**Source extract:**
To the casual observer, it seems like the retail world is turning itself upside down.
Traditional retailers are falling like flies—Sears, Toys ‘R’ Us, Payless, Sports Authority, and Radio Shack headline the list of at least 57 retailers who have filed for bankruptcy since 2015. At the same time, born-online brands seem to be heading full speed toward brick-and-mortar. Warby Parker, Away, and Casper have all opened their own retail stores in recent years.
eCommerce and traditional retail brands alike are also discovering that marketing mainstays, like influencer recommendations, are no longer resonating with their audience. High-profile failures like the Fyre Festival have only increased consumer skepticism, and influencers continue to not disclose sponsored content, even after being threatened with public actions. Consumers are instead turning to user-generated content (UGC)—unpaid content that’s created and published not by brands or influencers but by other customers—to guide their purchasing decisions.
What makes all of these shifts particularly interesting for eCommerce retailers is how they’re inextricably tied together—and how they signal a tectonic shift in consumer buying habits that runs much deeper than the surface-level argument of online versus brick-and-mortar, or influencers versus user-generated content.

**Dataset entries:**
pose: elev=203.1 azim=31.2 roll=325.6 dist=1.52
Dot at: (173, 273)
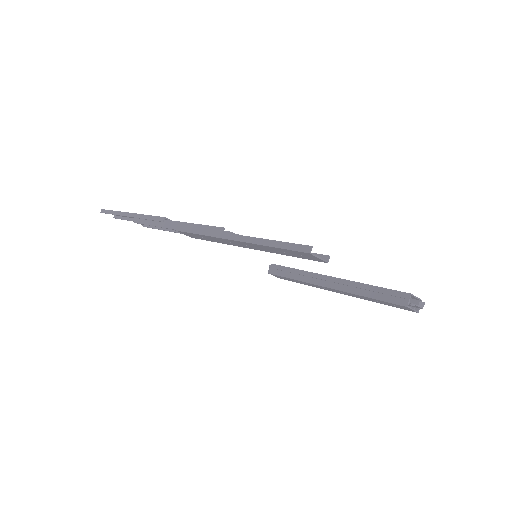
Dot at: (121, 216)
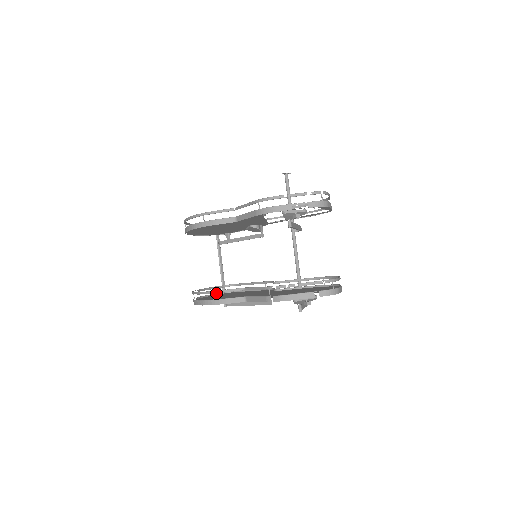
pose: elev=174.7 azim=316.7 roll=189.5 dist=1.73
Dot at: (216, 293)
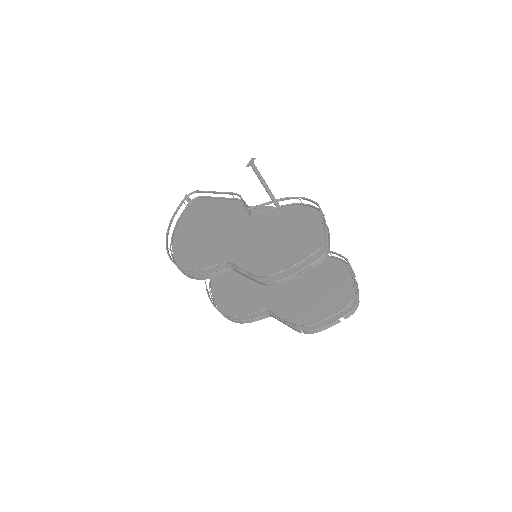
Dot at: occluded
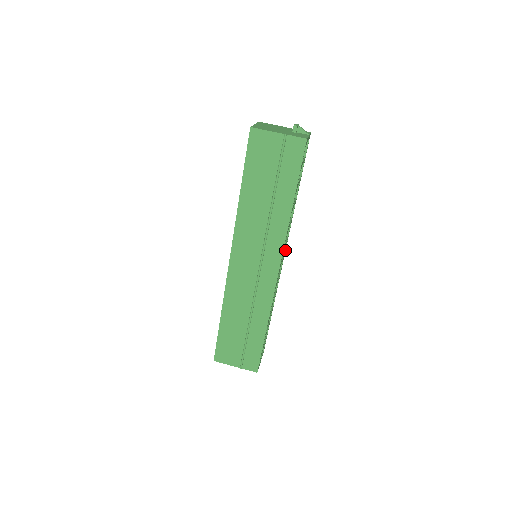
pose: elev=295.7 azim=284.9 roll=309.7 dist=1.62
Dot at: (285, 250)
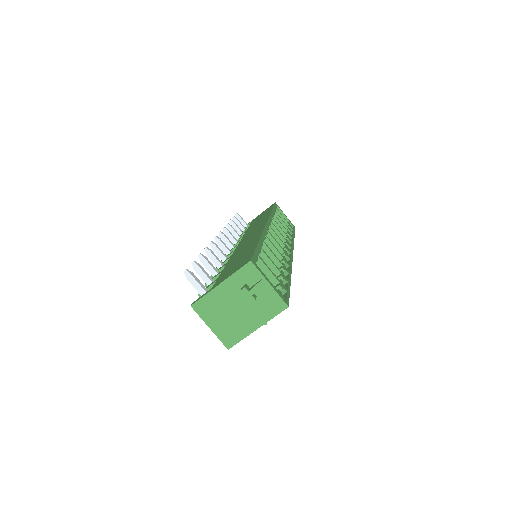
Dot at: (267, 226)
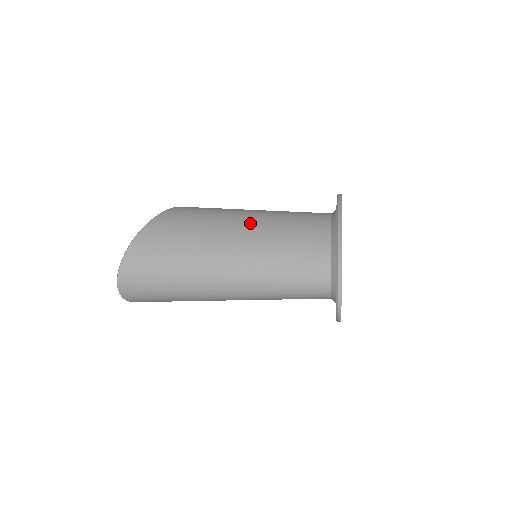
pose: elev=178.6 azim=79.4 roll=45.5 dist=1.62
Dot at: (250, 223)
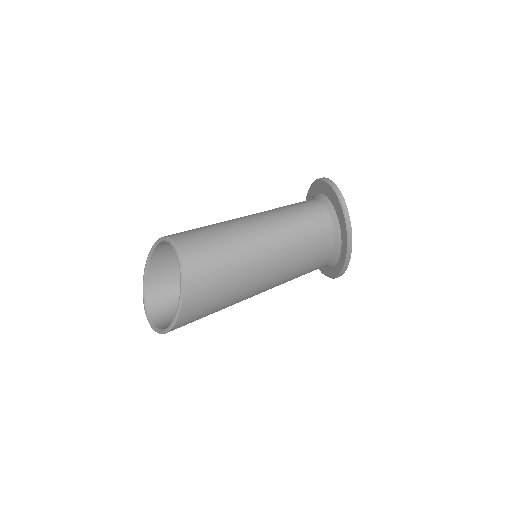
Dot at: (268, 283)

**Things to do:**
**A)** Answer each question using the article on retail shifts, one line per answer, marked (i), (ii) and (iii).
(i) Since 2015, at least how many retailers have filed for bankruptcy?
(ii) Which born-online brands have opened their own retail stores?
(iii) What are consumers turning to, instead of influencer recommendations, to guide their purchasing decisions?
**B)** In the article on retail shifts, rewrite the paragraph beginning "eCommerce and traditional retail brands alike" as a short bulleted list that keeps its main facts.

**Solved problems:**
**A)**
(i) At least 57 retailers.
(ii) Warby Parker, Away, and Casper.
(iii) User-generated content (UGC): unpaid content created and published by other customers rather than by brands or influencers.

**B)**
- Influencer recommendations and similar marketing mainstays no longer resonate with audiences of either eCommerce or traditional retail brands.
- High-profile failures such as the Fyre Festival have increased consumer skepticism.
- Influencers continue not to disclose sponsored content, even after being threatened with public actions.
- Consumers now rely on user-generated content (UGC) to guide purchases. UGC is unpaid content created and published by other customers, not by brands or influencers.